Japanese Visual Media Graph: Providing researchers with data from enthusiast communities

The project aims to create a graph-based, highly interconnected research database on Japanese visual media, focusing on, but not limited to anime, manga, computer games and visual novels. It is aimed at researchers in Japanese studies who focus on modern media and its expressions, themes, topics, characters and reception.

We envision a structure similar to the Google knowledge graph, that is combined with a flexible search interface and analytic tools. We intend to use the data on Japanese visual media that is being created and curated by the many enthusiast communities on the web. An initial survey of several larger community websites showed an incredible depth of information, a deep understanding of the source material as well as a high attention to details on part of the volunteer contributors. As such, making contact with these communities and learning about their needs and motivations is one of the main project elements. We intend to enter into a meaningful discussion with representatives and administrators of the community sites in order to establish a long-term cooperation that benefits both sides. On the technological side, we plan to harvest the data using either already existing data APIs or download options. If there is no established means to get data, we will work with the individual sites to establish one. Each data set is then mapped to a graph-based representation that closely follows the data model chosen by the donor site, thus keeping all the original information.

In the next step, entities, relations and their attributes are matched to a central data model, that should incorporate all aspects of the research domain. This data modelling will be driven from two sides: the available data and the domain knowledge of the Japanese studies researchers.The architecture will be completely open source and most likely be based on the software stack that is being developed in the Wikidata project.

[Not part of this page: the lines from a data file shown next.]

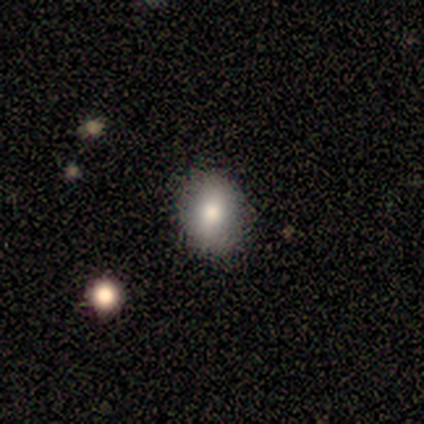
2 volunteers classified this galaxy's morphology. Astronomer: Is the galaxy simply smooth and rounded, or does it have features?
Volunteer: smooth — 100%.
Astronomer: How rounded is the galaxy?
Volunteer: round — 100%.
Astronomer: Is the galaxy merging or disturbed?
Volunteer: none — 100%.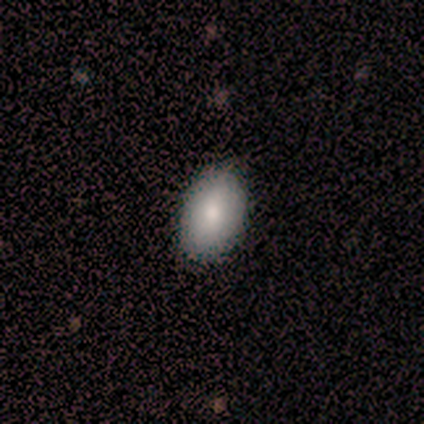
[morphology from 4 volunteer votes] Smooth or featured? 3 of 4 (75%) said smooth. How rounded? 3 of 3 (100%) said in between. Merging? 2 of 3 (67%) said none.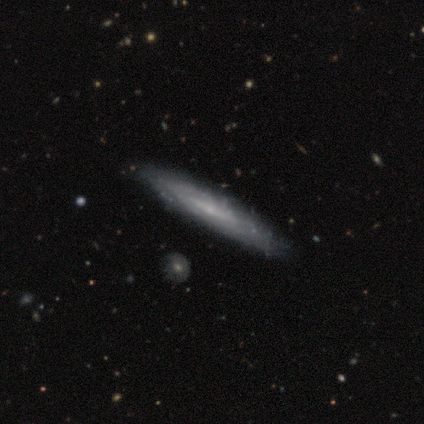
This appears to be a featured or disk galaxy (60%) with a weak bar (100%), tight (50%, tied with medium) spiral arms (100%) and a small central bulge (100%). Merging: none (60%).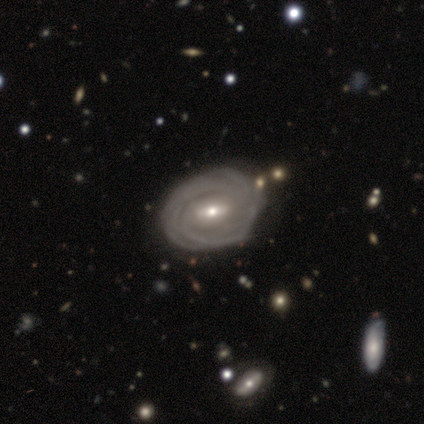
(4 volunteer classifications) Smooth or featured?
  - featured or disk: 100% *
  - smooth: 0%
  - star or artifact: 0%
Edge-on disk?
  - no: 100% *
  - yes: 0%
Bar?
  - strong: 75% *
  - weak: 25%
  - no: 0%
Spiral arms?
  - yes: 100% *
  - no: 0%
Spiral winding?
  - tight: 100% *
  - medium: 0%
  - loose: 0%
Spiral arm count?
  - more than 4: 50% *
  - 3: 25%
  - can't tell: 25%
  - 1: 0%
  - 2: 0%
  - 4: 0%
Bulge size?
  - moderate: 75% *
  - small: 25%
  - dominant: 0%
  - large: 0%
  - none: 0%
Merging?
  - none: 75% *
  - major disturbance: 25%
  - minor disturbance: 0%
  - merger: 0%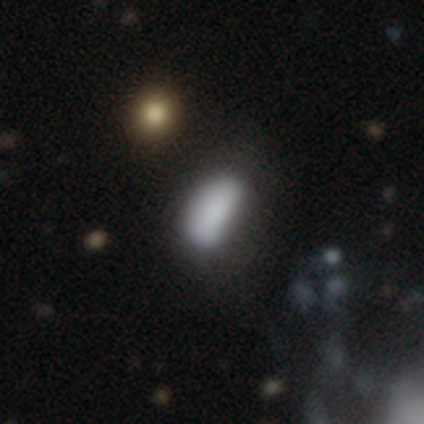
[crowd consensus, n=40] smooth_or_featured: smooth (p=0.82) [alt: featured or disk p=0.10]
how_rounded: in between (p=0.85) [alt: cigar-shaped p=0.15]
merging: none (p=0.46) [alt: minor disturbance p=0.41]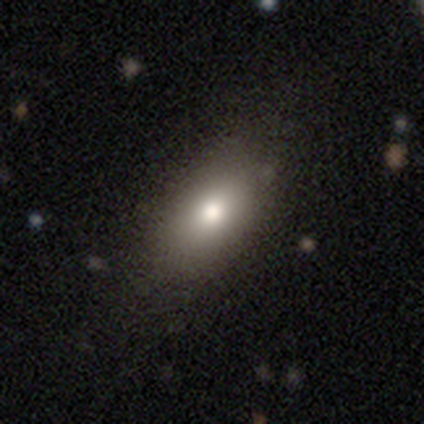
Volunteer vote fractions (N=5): A smooth galaxy with no disk features (100%) that is in between round and cigar-shaped (100%).

Vote fractions:
- Smooth or featured? smooth: 100% / featured or disk: 0% / star or artifact: 0%
- How rounded? in between: 100% / round: 0% / cigar-shaped: 0%
- Merging? none: 80% / minor disturbance: 20% / major disturbance: 0% / merger: 0%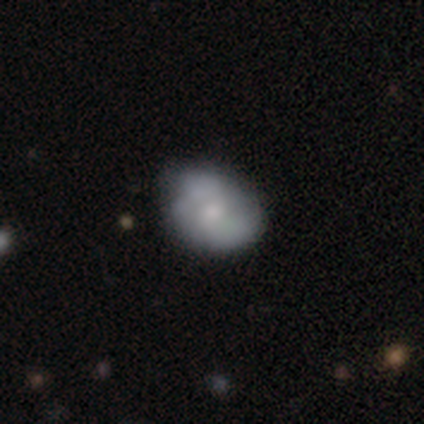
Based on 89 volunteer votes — Volunteers were most divided on "bulge size": small: 45%, moderate: 40%, none: 10%, large: 5%, dominant: 0%. Remaining: edge-on disk — no (95%); bar — no (85%); spiral arms — yes (65%); merging — none (65%); spiral arm count — 2 (58%); smooth or featured — featured or disk (47%); spiral winding — medium (46%).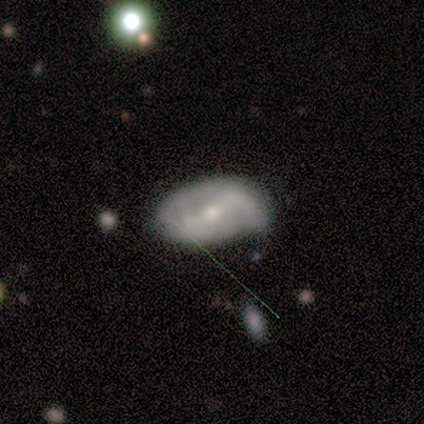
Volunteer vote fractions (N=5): Smooth or featured?
  - featured or disk: 80% *
  - smooth: 20%
  - star or artifact: 0%
Edge-on disk?
  - no: 75% *
  - yes: 25%
Bar?
  - weak: 67% *
  - strong: 33%
  - no: 0%
Spiral arms?
  - yes: 67% *
  - no: 33%
Spiral winding?
  - loose: 100% *
  - tight: 0%
  - medium: 0%
Spiral arm count?
  - 2: 50% * (tied)
  - can't tell: 50% * (tied)
  - 1: 0%
  - 3: 0%
  - 4: 0%
  - more than 4: 0%
Bulge size?
  - small: 67% *
  - moderate: 33%
  - dominant: 0%
  - large: 0%
  - none: 0%
Merging?
  - none: 80% *
  - minor disturbance: 20%
  - major disturbance: 0%
  - merger: 0%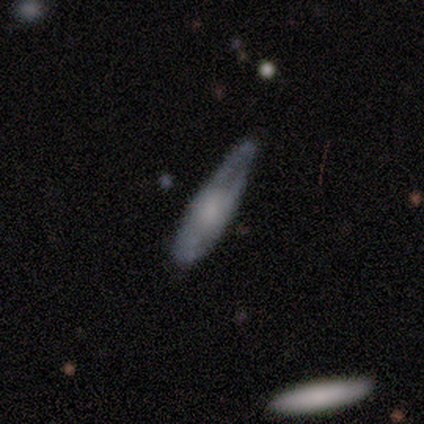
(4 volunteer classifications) This appears to be a smooth galaxy with no disk features (75%) that is in between round and cigar-shaped (67%). Merging: none (50%, tied with major disturbance).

It is one of the more advanced deployment of a huge graph-based database with integrated search and visualization features and has an already established development community. It also provides means to annotate and propose changes to the data in a well-documented and traceable way.The entire development phase will be accompanied by researchers from the Japanese Studies, who will be responsible for data selection and data quality assurance. They will make sure that both the data model and the architecture of the prototype supports their research by conducting example research and verifying the results. Once a first prototype has been developed to the satisfaction of the project partners, it will be made accessible to the larger Japanese media studies research community as well as other researchers who are interested in the data harvesting and modelling aspects.